> _ASSIGNMENT_:
Once the pictures are set aside, transcribe each line of the data exactly.

> _PROVIDED DATA_:
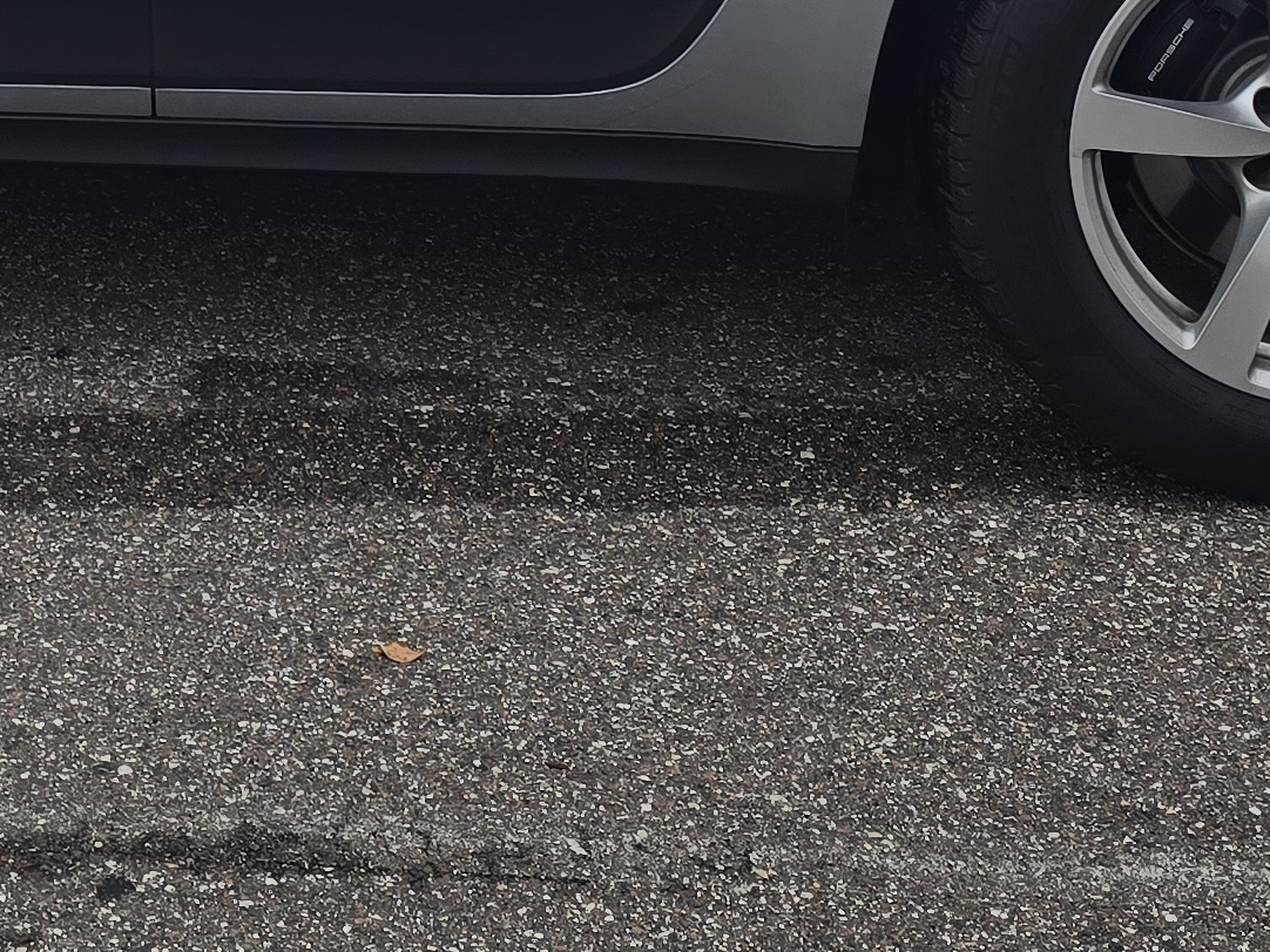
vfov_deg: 15.3
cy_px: -692
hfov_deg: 22.5
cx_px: 139
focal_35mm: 85
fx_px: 3119
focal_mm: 6.3
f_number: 1.7
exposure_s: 1/180
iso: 20
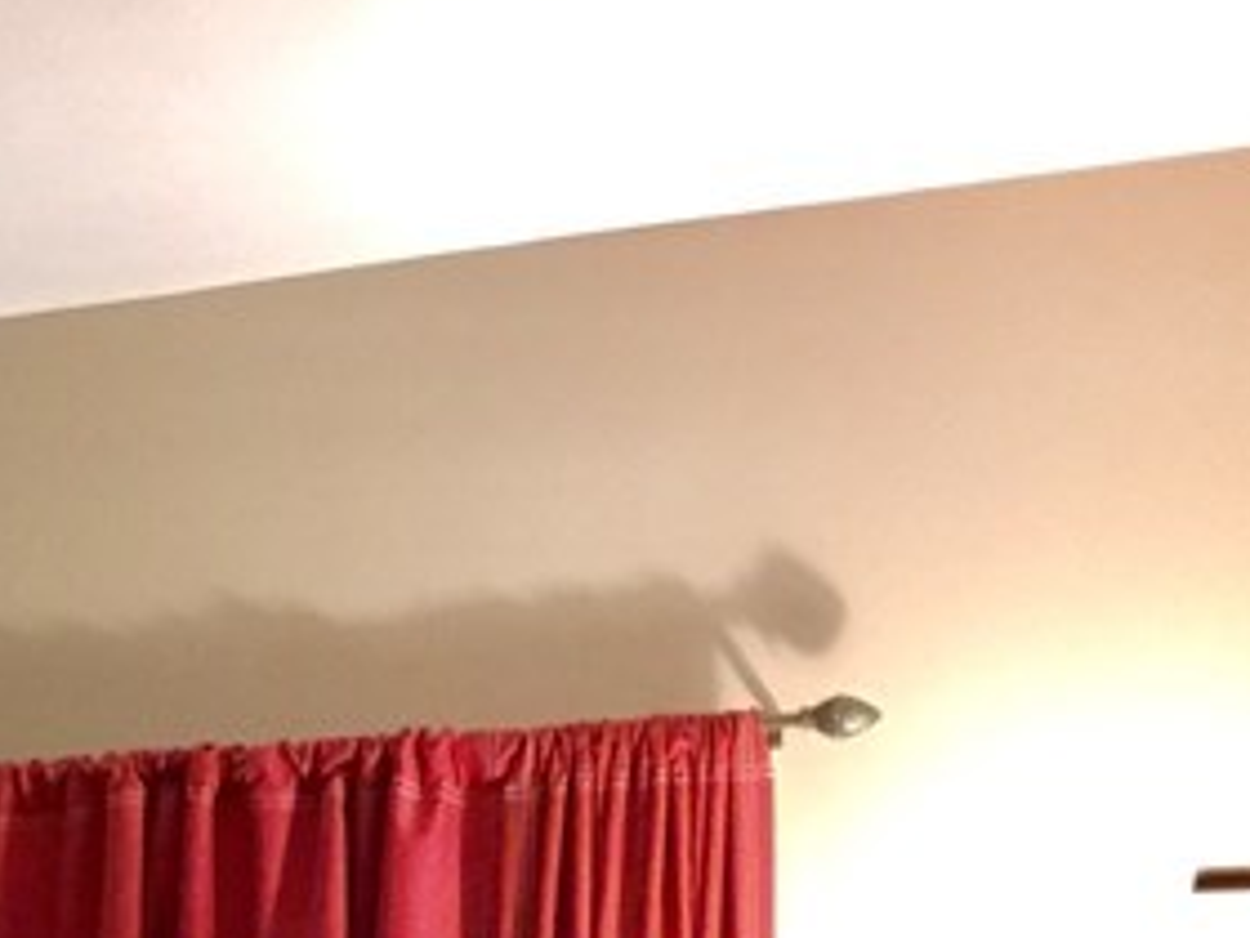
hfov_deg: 16.2
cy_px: 1429
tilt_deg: -0.8
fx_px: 3828
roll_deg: -1.5
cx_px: -862
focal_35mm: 106
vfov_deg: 13.2
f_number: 2.2
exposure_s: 1/8
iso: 100
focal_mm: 4.15
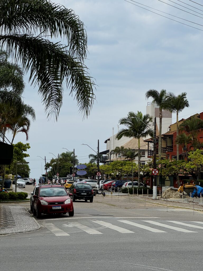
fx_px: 602
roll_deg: -1.0
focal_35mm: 77
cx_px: 102
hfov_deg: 19.1
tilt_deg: +6.3
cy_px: 136
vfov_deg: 25.3
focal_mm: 9
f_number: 2.8
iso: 25
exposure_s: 1/1393
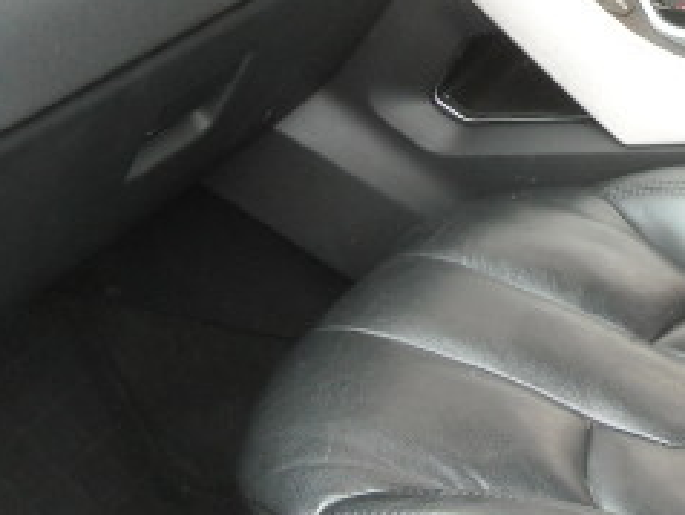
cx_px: 673
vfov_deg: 15.4
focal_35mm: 94
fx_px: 1862
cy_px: -32
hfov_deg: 20.2
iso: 237
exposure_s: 1/114
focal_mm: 5.7
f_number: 2.8
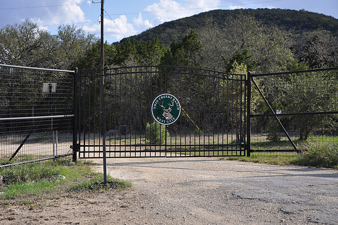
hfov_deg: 28.1
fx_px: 675
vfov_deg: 18.9
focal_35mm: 72
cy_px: 112
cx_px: 169
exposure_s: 1/160
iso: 200
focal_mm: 48
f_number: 6.3
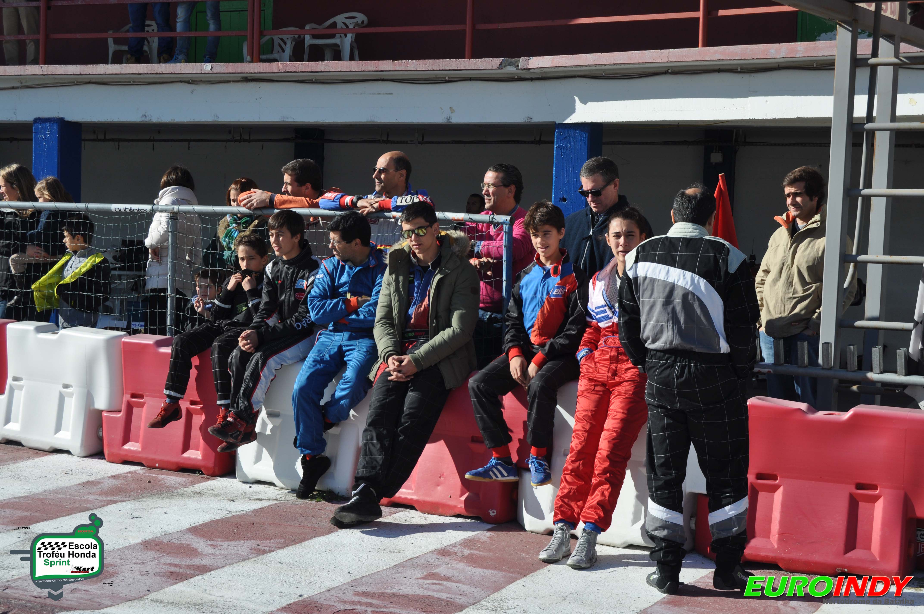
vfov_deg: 22.6
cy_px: 307
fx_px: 1538
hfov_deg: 33.4
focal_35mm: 60
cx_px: 462
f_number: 9
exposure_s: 1/400
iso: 200
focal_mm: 40
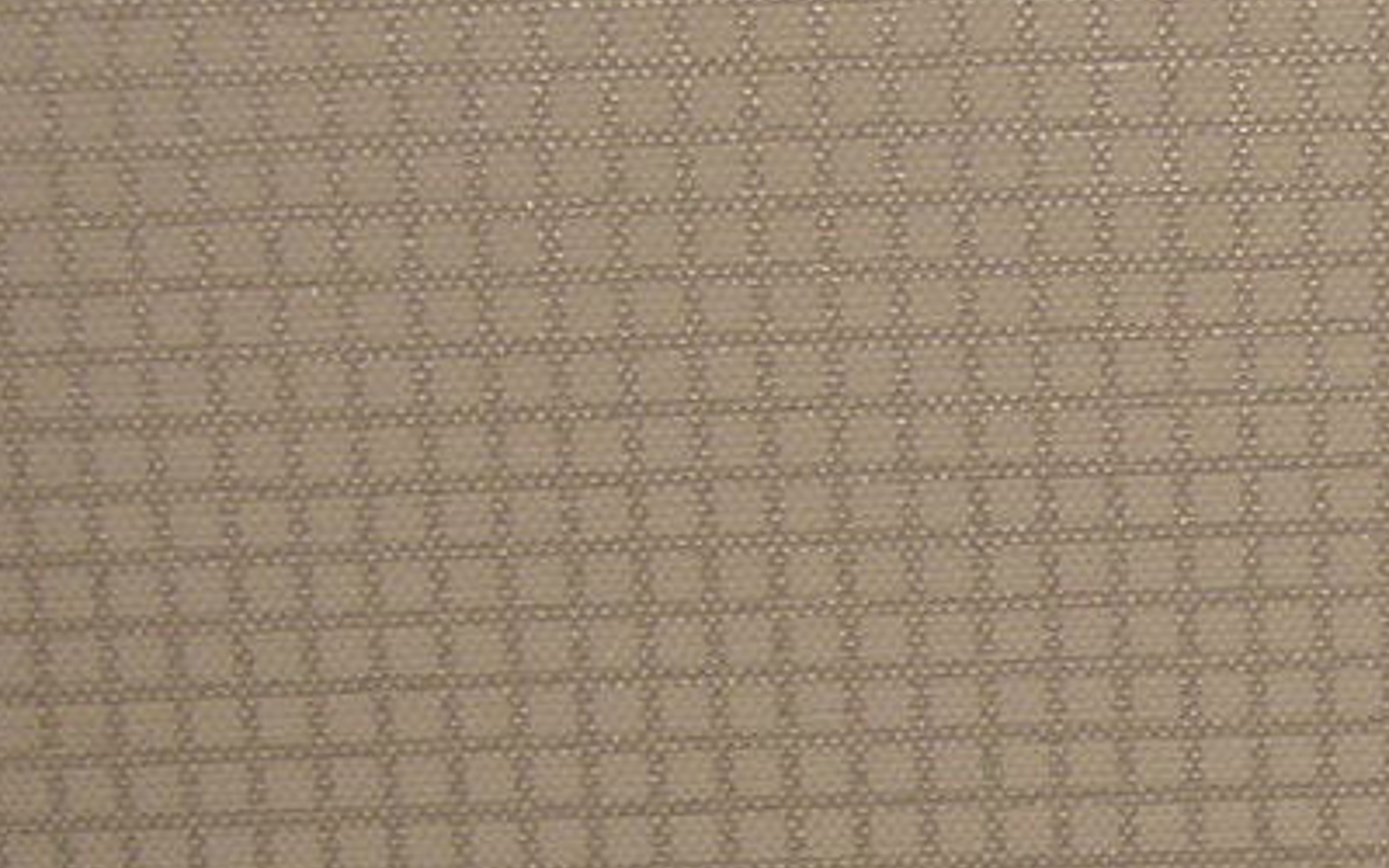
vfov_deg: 11.4
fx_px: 4240
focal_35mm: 112
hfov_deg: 17.1
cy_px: 1090
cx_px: 1979
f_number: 2.8
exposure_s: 1/60
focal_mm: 7.1
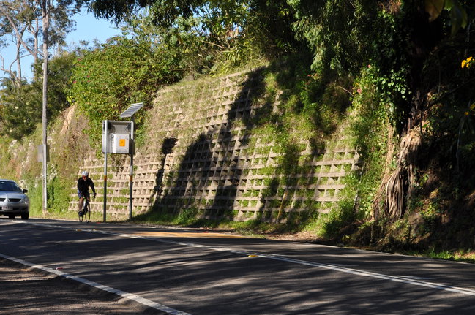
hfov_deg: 20.9
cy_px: 132
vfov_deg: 14.1
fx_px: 1278
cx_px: 116
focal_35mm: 97
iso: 200
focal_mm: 42
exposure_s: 1/250
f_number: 8
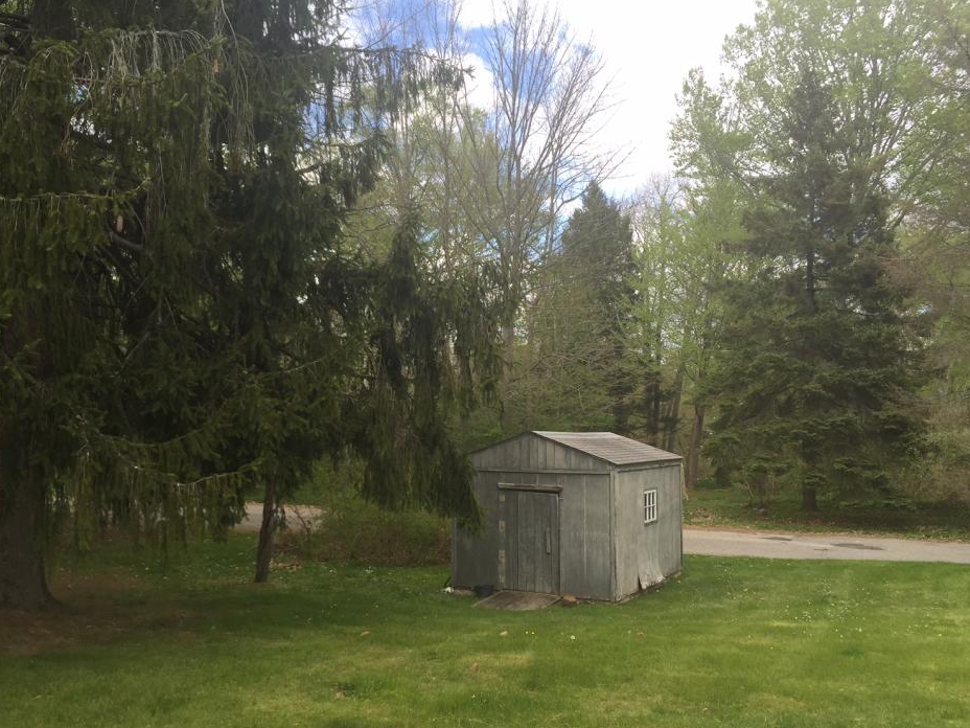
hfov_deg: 56.7
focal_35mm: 32
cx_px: 446
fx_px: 897
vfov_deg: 44.1
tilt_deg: +1.5
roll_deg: -1.1
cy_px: 400
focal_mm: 4.15
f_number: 2.2
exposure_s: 1/534
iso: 32
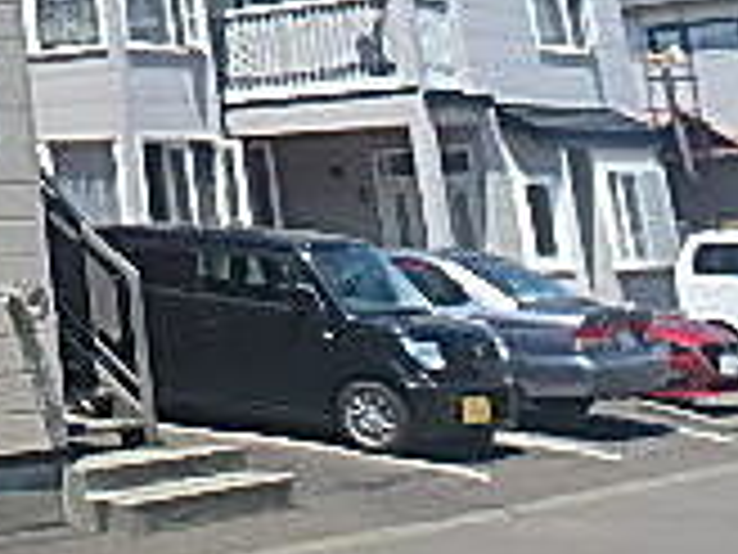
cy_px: -261
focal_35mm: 82
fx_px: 1748
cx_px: -648
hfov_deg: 18.1
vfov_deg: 16.5
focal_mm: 3.7
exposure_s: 1/400
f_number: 6
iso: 125
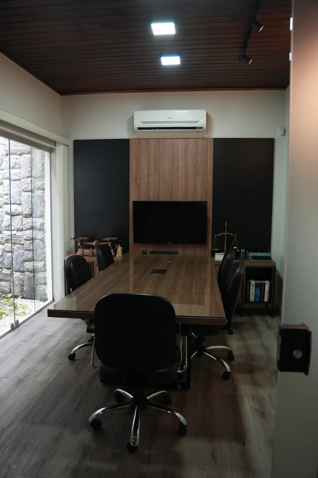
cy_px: 239
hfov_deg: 50.4
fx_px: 338
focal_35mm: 26
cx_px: 159
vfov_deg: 70.4
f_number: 2.8
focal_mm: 17
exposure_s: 1/121
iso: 800
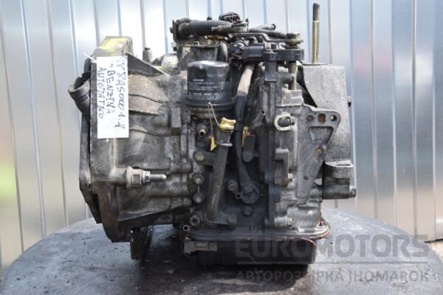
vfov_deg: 25.8
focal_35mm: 52
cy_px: 148
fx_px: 646
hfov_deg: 37.9
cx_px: 222
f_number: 13
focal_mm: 35
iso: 800
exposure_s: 1/200
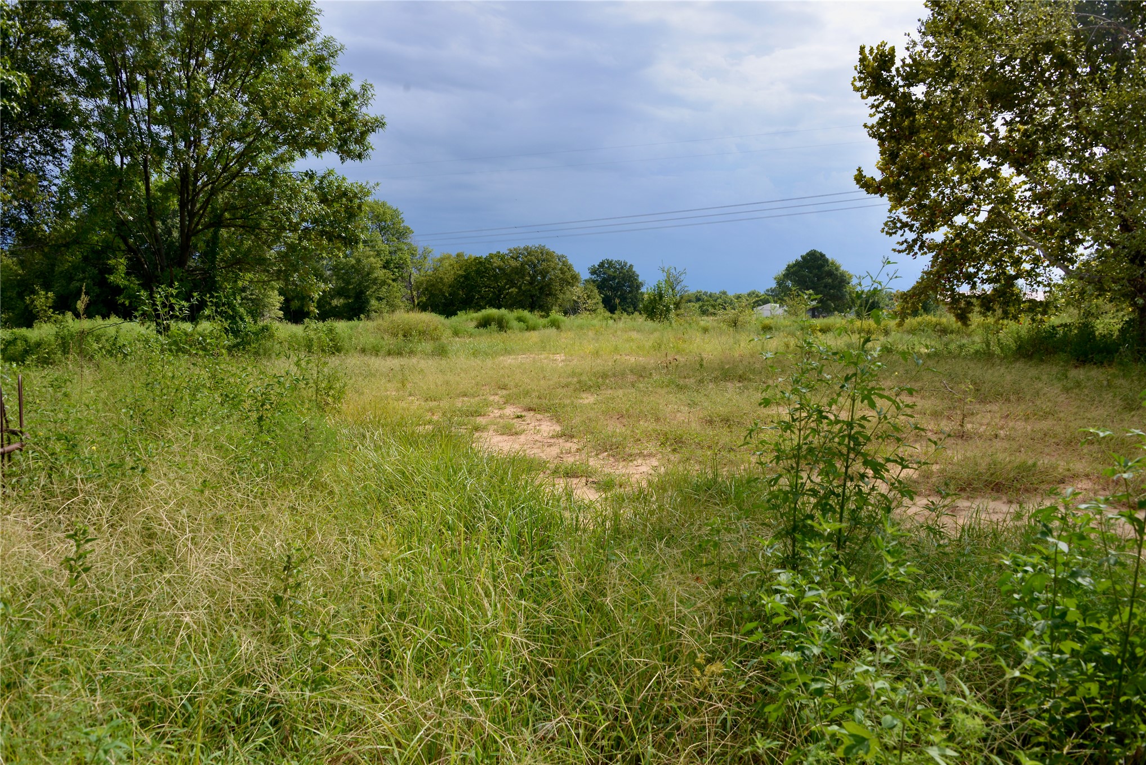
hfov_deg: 65.5
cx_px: 573
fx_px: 892
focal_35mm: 28
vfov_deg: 46.4
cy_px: 382
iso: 320
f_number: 10
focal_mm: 28
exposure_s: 1/400
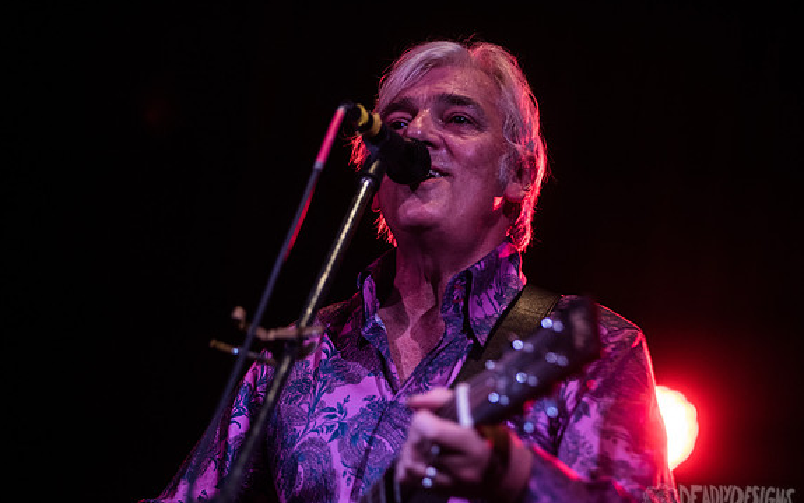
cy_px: 263
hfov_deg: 14.0
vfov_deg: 8.8
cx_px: 401
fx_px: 3266
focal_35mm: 149
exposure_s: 1/320
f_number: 3.2
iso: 2000
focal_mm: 145
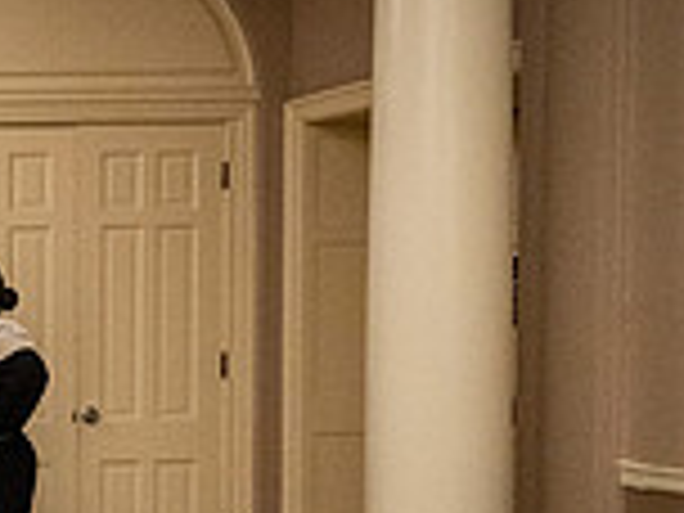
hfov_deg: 18.5
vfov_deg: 16.7
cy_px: 403
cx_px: -459
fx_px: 1739
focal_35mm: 88
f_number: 2.8
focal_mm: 24
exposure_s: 1/500
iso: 10000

> _RESULT OF THE EXERCISE_:
vfov_deg: 15.3
cy_px: -692
hfov_deg: 22.5
cx_px: 139
focal_35mm: 85
fx_px: 3119
focal_mm: 6.3
f_number: 1.7
exposure_s: 1/180
iso: 20
hfov_deg: 16.2
cy_px: 1429
tilt_deg: -0.8
fx_px: 3828
roll_deg: -1.5
cx_px: -862
focal_35mm: 106
vfov_deg: 13.2
f_number: 2.2
exposure_s: 1/8
iso: 100
focal_mm: 4.15
fx_px: 602
roll_deg: -1.0
focal_35mm: 77
cx_px: 102
hfov_deg: 19.1
tilt_deg: +6.3
cy_px: 136
vfov_deg: 25.3
focal_mm: 9
f_number: 2.8
iso: 25
exposure_s: 1/1393
cx_px: 673
vfov_deg: 15.4
focal_35mm: 94
fx_px: 1862
cy_px: -32
hfov_deg: 20.2
iso: 237
exposure_s: 1/114
focal_mm: 5.7
f_number: 2.8
hfov_deg: 28.1
fx_px: 675
vfov_deg: 18.9
focal_35mm: 72
cy_px: 112
cx_px: 169
exposure_s: 1/160
iso: 200
focal_mm: 48
f_number: 6.3
vfov_deg: 22.6
cy_px: 307
fx_px: 1538
hfov_deg: 33.4
focal_35mm: 60
cx_px: 462
f_number: 9
exposure_s: 1/400
iso: 200
focal_mm: 40
vfov_deg: 11.4
fx_px: 4240
focal_35mm: 112
hfov_deg: 17.1
cy_px: 1090
cx_px: 1979
f_number: 2.8
exposure_s: 1/60
focal_mm: 7.1
hfov_deg: 20.9
cy_px: 132
vfov_deg: 14.1
fx_px: 1278
cx_px: 116
focal_35mm: 97
iso: 200
focal_mm: 42
exposure_s: 1/250
f_number: 8
hfov_deg: 56.7
focal_35mm: 32
cx_px: 446
fx_px: 897
vfov_deg: 44.1
tilt_deg: +1.5
roll_deg: -1.1
cy_px: 400
focal_mm: 4.15
f_number: 2.2
exposure_s: 1/534
iso: 32
cy_px: -261
focal_35mm: 82
fx_px: 1748
cx_px: -648
hfov_deg: 18.1
vfov_deg: 16.5
focal_mm: 3.7
exposure_s: 1/400
f_number: 6
iso: 125
cy_px: 239
hfov_deg: 50.4
fx_px: 338
focal_35mm: 26
cx_px: 159
vfov_deg: 70.4
f_number: 2.8
focal_mm: 17
exposure_s: 1/121
iso: 800
vfov_deg: 25.8
focal_35mm: 52
cy_px: 148
fx_px: 646
hfov_deg: 37.9
cx_px: 222
f_number: 13
focal_mm: 35
iso: 800
exposure_s: 1/200
hfov_deg: 65.5
cx_px: 573
fx_px: 892
focal_35mm: 28
vfov_deg: 46.4
cy_px: 382
iso: 320
f_number: 10
focal_mm: 28
exposure_s: 1/400
cy_px: 263
hfov_deg: 14.0
vfov_deg: 8.8
cx_px: 401
fx_px: 3266
focal_35mm: 149
exposure_s: 1/320
f_number: 3.2
iso: 2000
focal_mm: 145
hfov_deg: 18.5
vfov_deg: 16.7
cy_px: 403
cx_px: -459
fx_px: 1739
focal_35mm: 88
f_number: 2.8
focal_mm: 24
exposure_s: 1/500
iso: 10000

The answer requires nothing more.